The M1895 Lee Navy rifle was a gun that was truly ahead of its time. It’s 6mm caliber and the rapidity with which the user could operate it were both great assets to the user, but why then did they serve for so short a time? Why are they so scarce? Well, in this video we take a look at this seldom talked about US military rifle and try to explain why it isn’t talked about by many people other than us gun nerds.
Rifles featured in this video:
M1895 Lee Navy
Full transcript …
– [Alex] Hey guys, it’s Alex C with TFB TV.
We all know about the Springfield 1903 service rifle and how it saw use in the hands of multiple generations of Americans and soldiered through both World Wars.
Fewer people know about the M1917.
But it is certainly still held in high regard by many enthusiasts, as they were quite prolific.
In fact, more Americans in Europe used the M1917 than the Springfield in World War I.
Fewer still know much about the humble Krag rifle, probably due to its short service life in the USA, and relatively weak action compared to the aforementioned rifles.
But I have a soft spot for them because they are just so unconventionally laid out in terms of bolt-action rifles, and they have just about the slickest action I’ve ever come across.
Now, that brings us to America’s forgotten service rifle.
The Lee rifle, model of 1895, caliber 6mm, commonly know as the Lee Navy.
This is not a rifle you’re likely to see out in the wild, as it was in service for such a short amount of time.
Like most military forces in the late Nineteenth Century, the US Navy was using a smattering of old black powder firearms and was looking to change to something smokeless and small bore.
The Army had, in 1892, decided to go with the 30 caliber Krag-Jorgensen, but the Navy felt that the slow-loading Krag, with its large projectile, would not meet their needs.
It was thought that the Marine Corps and Naval Landing Parties would need a high rate of fire in addition to a high-velocity cartridge that could pierce light armor found on small torpedo boats that were becoming common.
Winchester would step up to the plate with a 6mm cartridge that the Navy deemed suitable, the 6mm USN or.236 Navy.
Originally, the cartridge contained a 135 grain projectile, but later was switched to a 112 grain bullet travelling at 2560 feet per second.

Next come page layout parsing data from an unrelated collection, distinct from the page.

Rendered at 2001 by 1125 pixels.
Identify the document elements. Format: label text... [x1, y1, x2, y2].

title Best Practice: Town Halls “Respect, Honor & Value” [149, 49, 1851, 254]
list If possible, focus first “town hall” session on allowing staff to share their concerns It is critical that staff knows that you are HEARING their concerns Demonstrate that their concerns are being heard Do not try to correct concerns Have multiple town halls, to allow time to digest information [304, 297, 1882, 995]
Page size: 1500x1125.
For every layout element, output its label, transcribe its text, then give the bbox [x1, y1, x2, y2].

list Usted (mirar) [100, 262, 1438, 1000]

Also noteworthy is how on the box it says for Lee rifles and also Colt automatic machine guns.
Remember that before 1934, anyone could have bought a Colt potato digger no differently than a hunting shotgun.

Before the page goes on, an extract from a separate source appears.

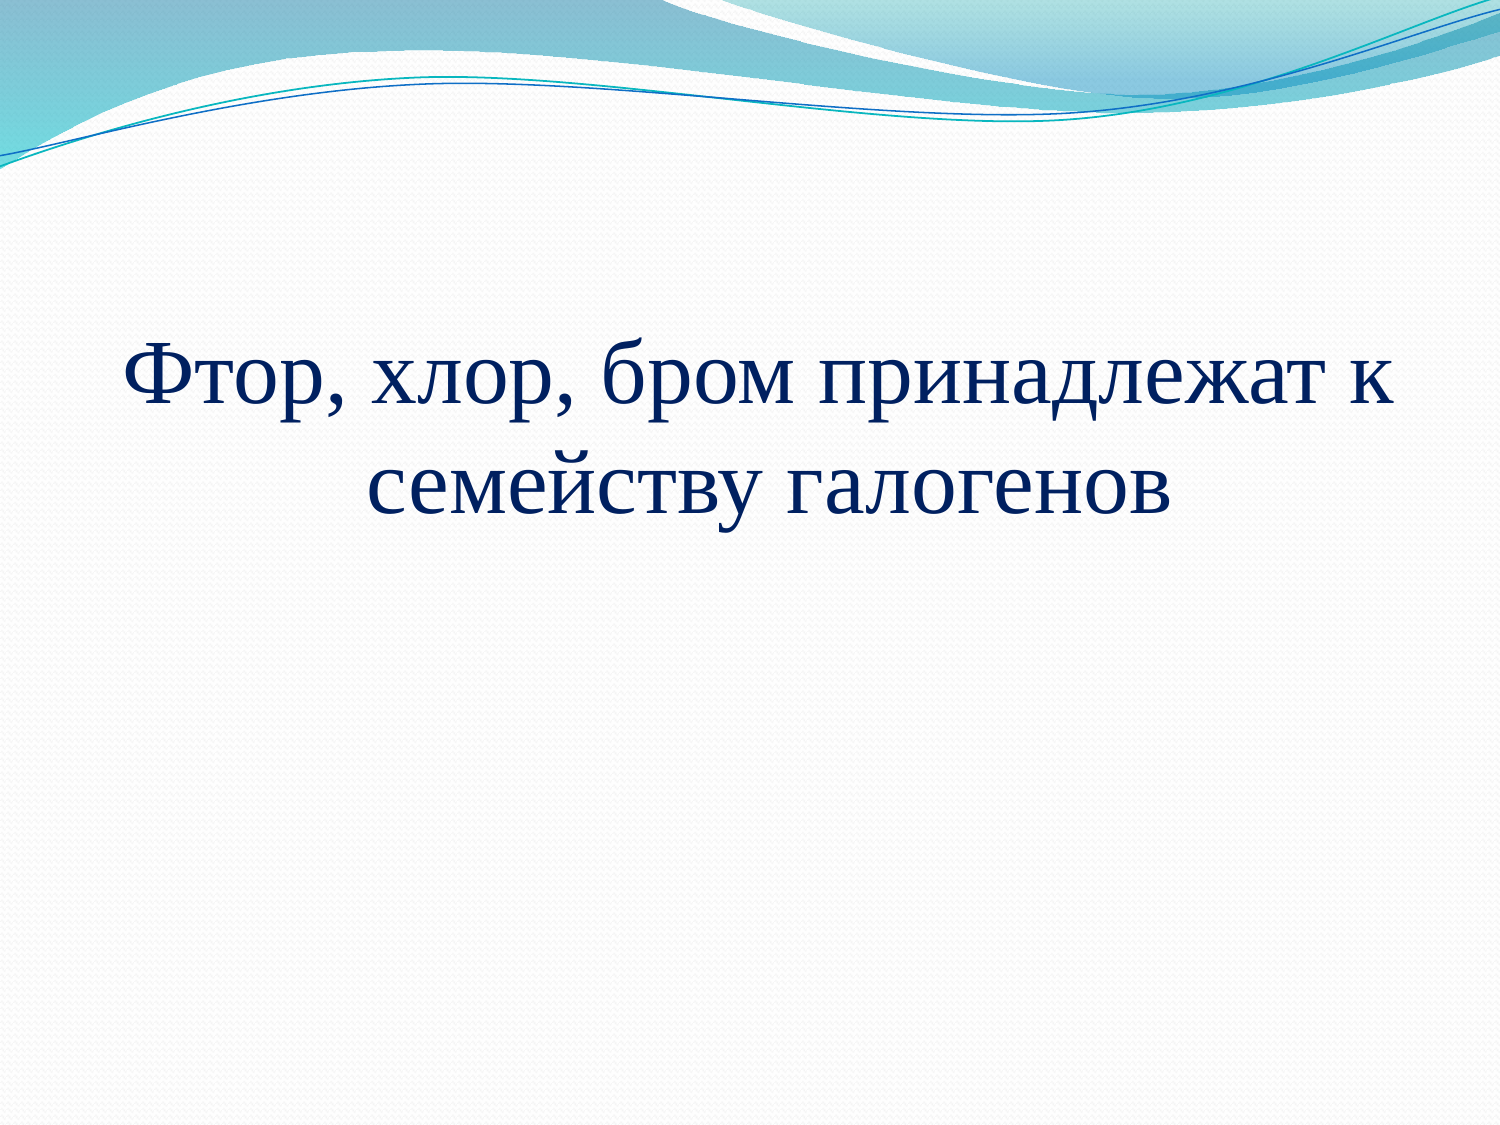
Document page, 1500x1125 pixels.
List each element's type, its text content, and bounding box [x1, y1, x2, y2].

The cartridge’s performance statistics for 1895 were incredible, and it would be the eccentric James Paris Lee, most famous for his involvement in the design of the Lee-Enfield, who designed the rifle.
Lee’s rifle is considered a straight-pull despite having to cam the bolt upwards a bit and then pull back.

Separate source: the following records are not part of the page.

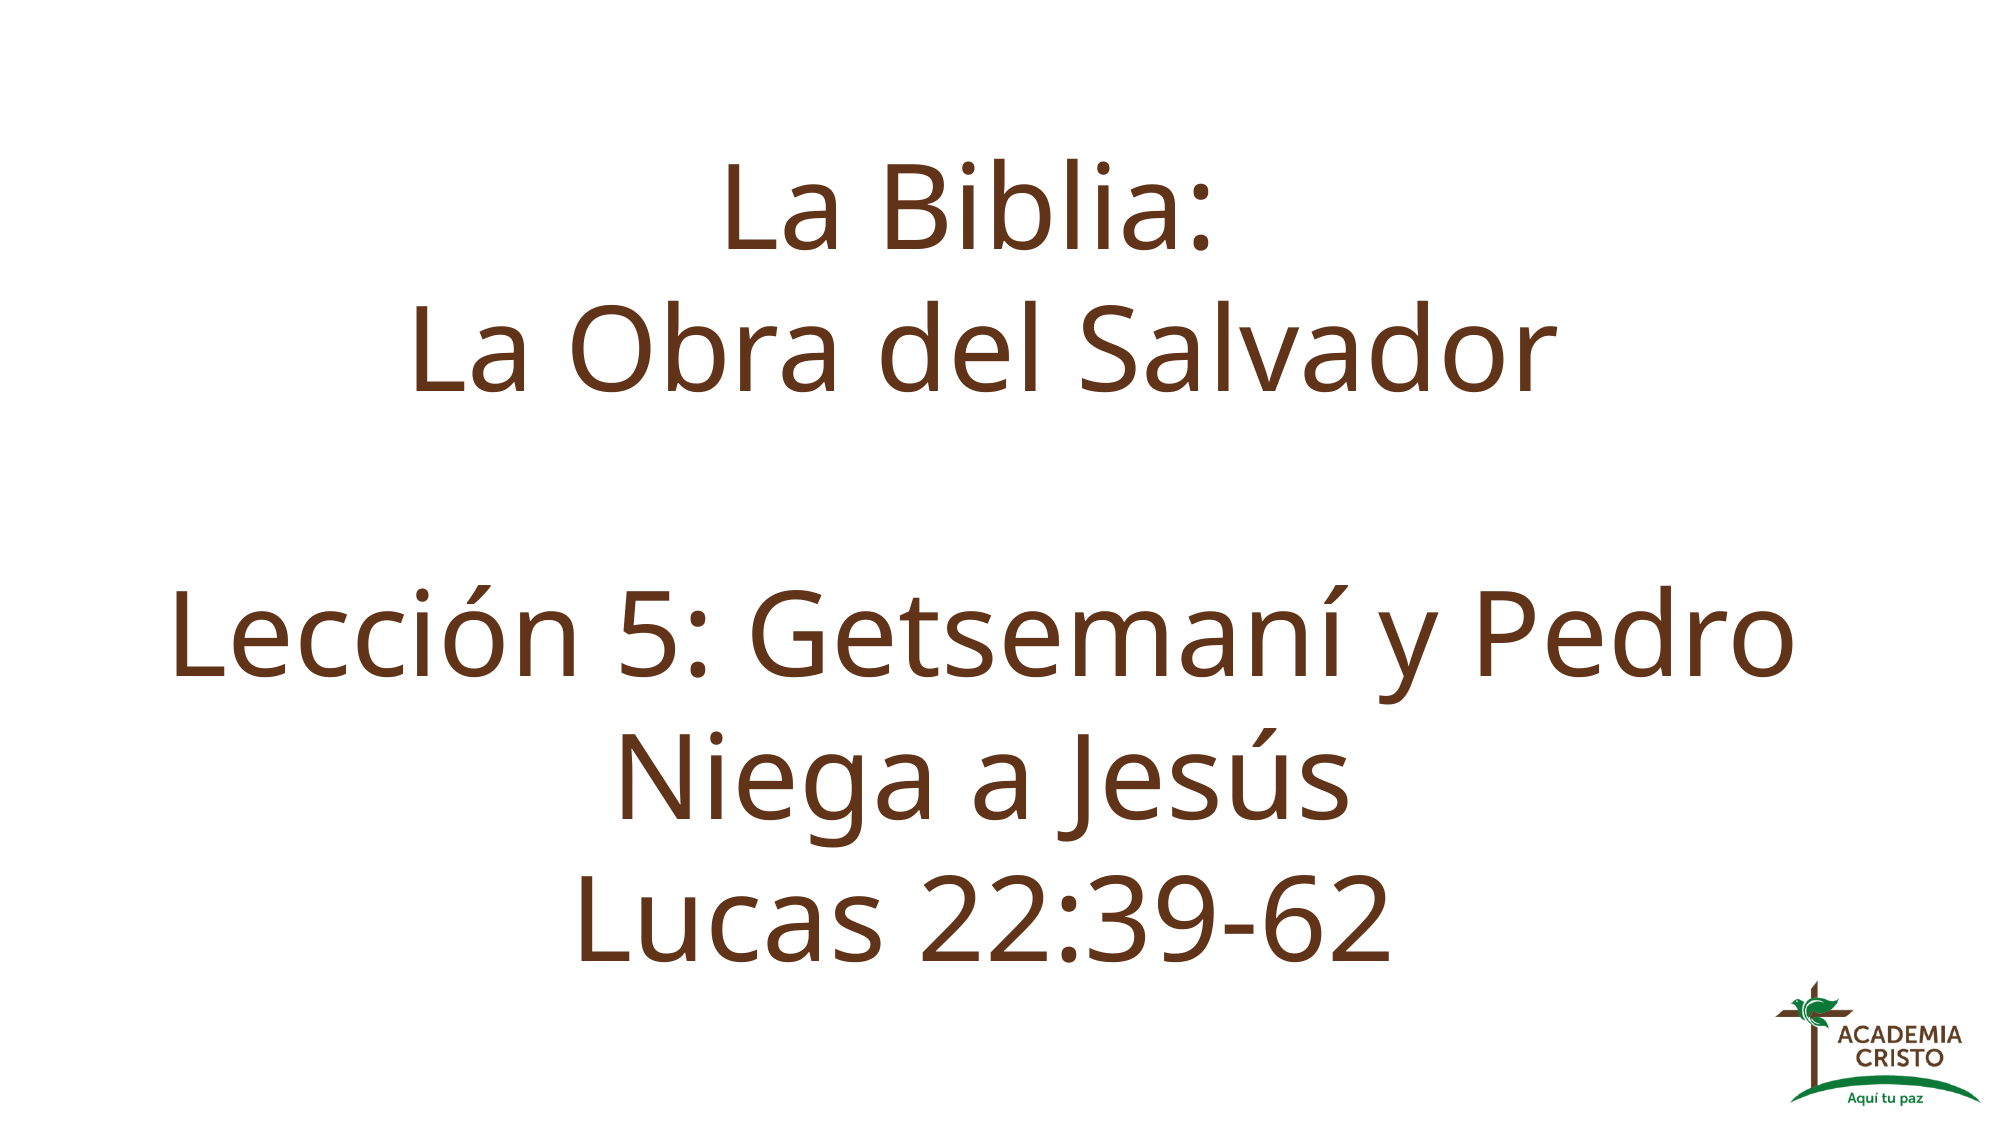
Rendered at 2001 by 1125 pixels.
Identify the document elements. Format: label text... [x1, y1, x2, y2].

picture [1759, 972, 2000, 1125]
text_box La Biblia: La Obra del Salvador Lección 5: Getsemaní y Pedro Niega a Jesús Lucas 22:39-62 [112, 123, 1854, 993]
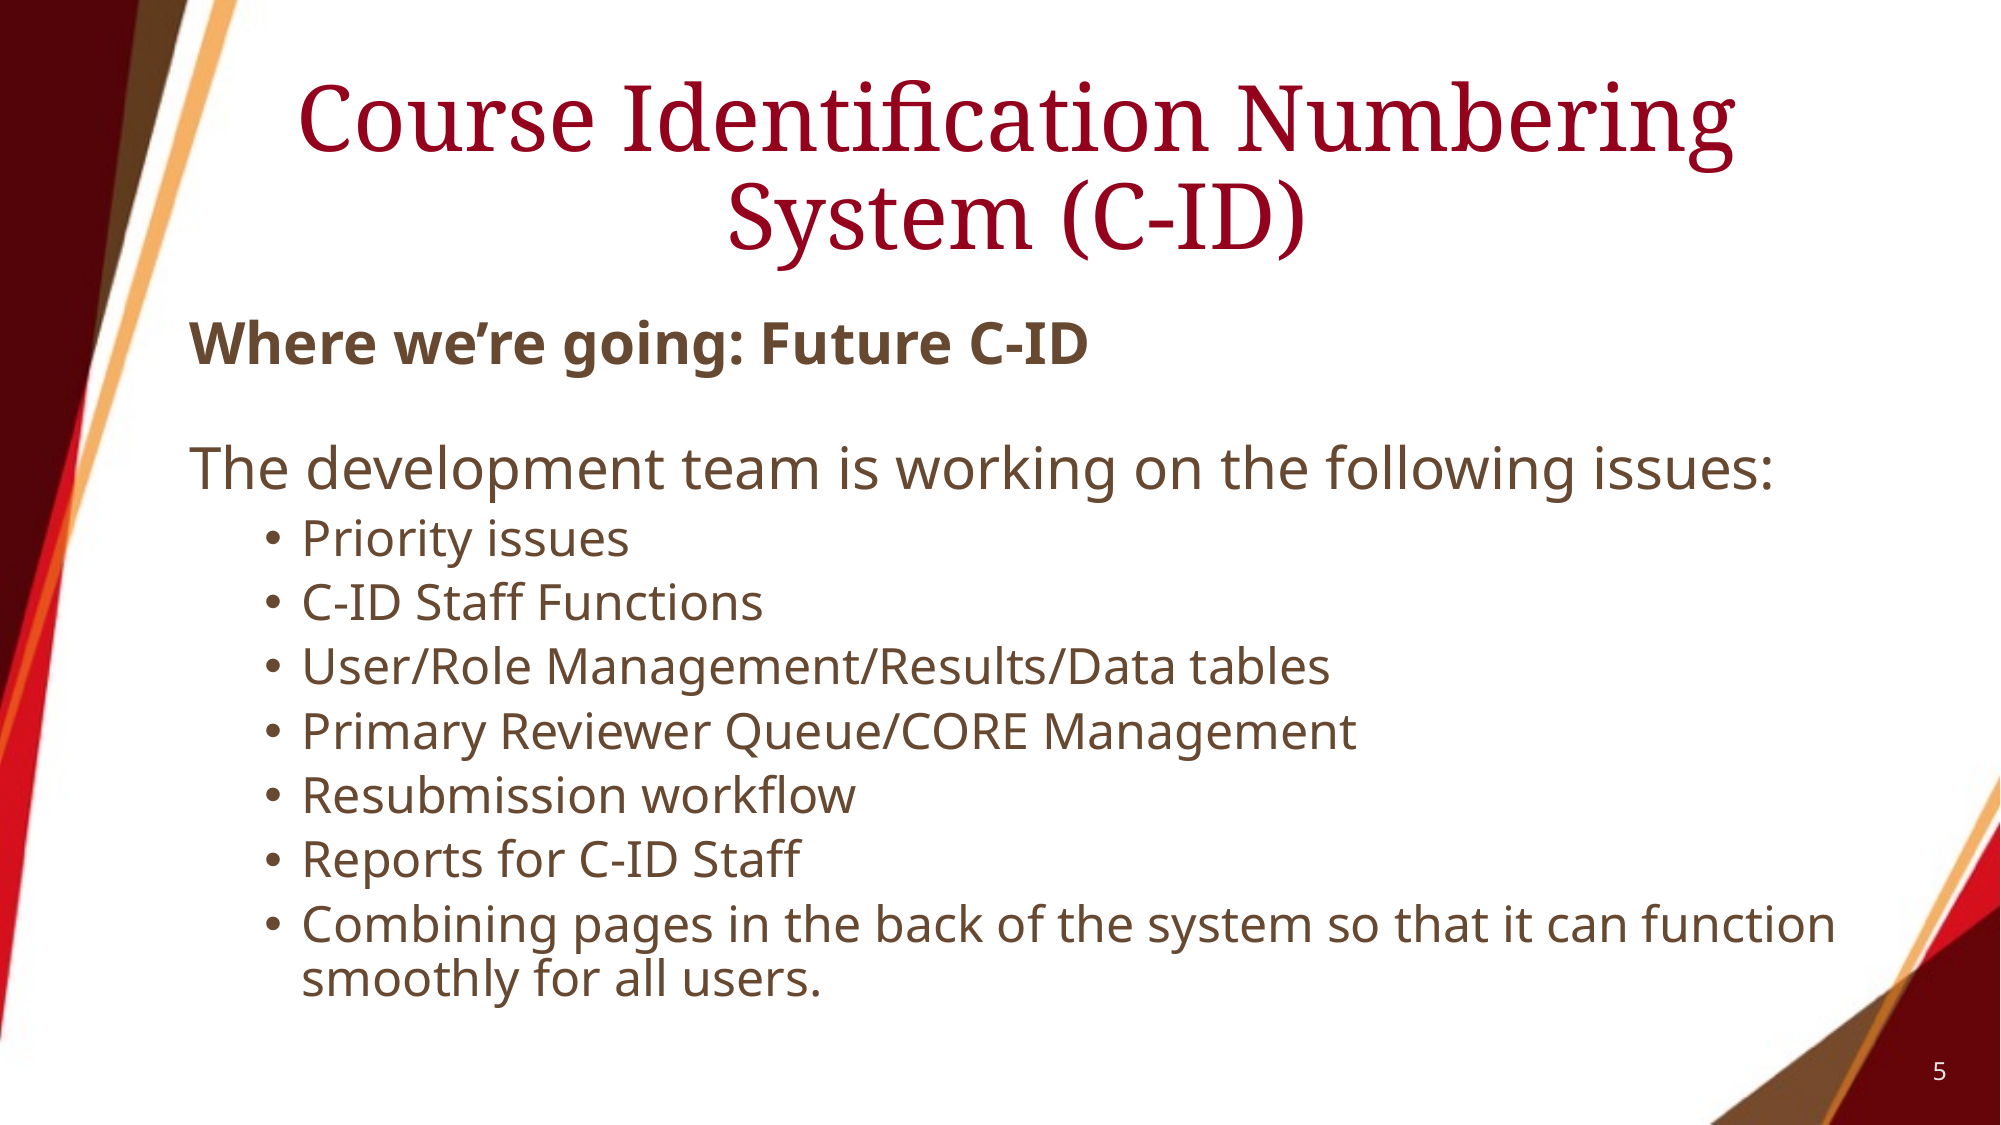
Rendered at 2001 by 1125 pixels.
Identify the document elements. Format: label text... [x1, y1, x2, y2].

list Where we’re going: Future C-ID The development team is working on the following issues: Priority issues C-ID Staff Functions User/Role Management/Results/Data tables Primary Reviewer Queue/CORE Management Resubmission workflow Reports for C-ID Staff Combining pages in the back of the system so that it can function smoothly for all users. [174, 306, 1863, 1021]
title Course Identification Numbering System (C-ID) [206, 59, 1829, 278]
slide_number 5 [1844, 1042, 1962, 1103]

This is because the rifle locks at the rear with a tilting bolt, not unlike an FN FAL, actually.
The rifle cycles incredibly fast, with speed that could rival the Lee-Enfield as both rifles share optimal bolt handle placement.
The trigger pull is also incredibly light, especially for a military rifle.
The rifle’s magazine is a single-column design loaded with clips, but unlike Mannlicher designs, the clips are not necessary.
A user would insert a clip of five rounds, and it would be retained until a round was chambered, and then it would fall out.
An order for 10,000 Lee Navy rifles was placed, and 500 were delivered in October of 1896.
And the Lee Navy is light, handy, and at the time sported the smallest-caliber military cartridge around.
Despite all of its pros, the Lee Navy only served as the standard rifle of the US Marines until shorty after 1900.
While it served valiantly in the Spanish-American War, Philippine Insurrection, Boxer Rebellion, and elsewhere, problems quickly became evident.
The bolt is a complicated affair and is difficult to take out of the rifle.
This bit must be pushed down, and it can be very stubborn.
The extractor is a floating design as well, and it can be easily lost in the field.
The coup de grace was however, the ammunition.
Today, we’re used to being able to push bullets well beyond 3000 feet per second, but back in 1895, the hot-burning compositions, corrosive primers, and even unstability was a problem.
The powder, called Rifelite, became unstable over time, and as Navy guns, the Lee Navy rifles and their ammo were kept in humid, salty conditions.
Essentially, the cartridge was overly ambitious for the time.
That is to say that the chemistry and metallurgical constraints of the day were detrimental to more widespread acceptance of the Lee Navy.
Thus, the Lee Navy is a perfect example of an idea on paper not working in concept.
The idea for a 6mm high-velocity rifle was sound for naval use, but technological constraints certainly held it back.
This incident convinced the Navy that rifle procurement with the Army might not be such a bad idea, and they soon switched to the Krag.
Military production for the 6mm cartridge stopped before 1917, and commercial ammo for the rifle was no longer in production by 1935, which would make a running gun impossible without a highly modified DeLorean.
The demise of the Lee Navy is a sad one.
It was unarguably ahead of its time, but perhaps ambition outpaced practicality in this case.
Either way, it’s one hell of a cool piece of US Naval history.
Thank you for watching this episode of TFB TV.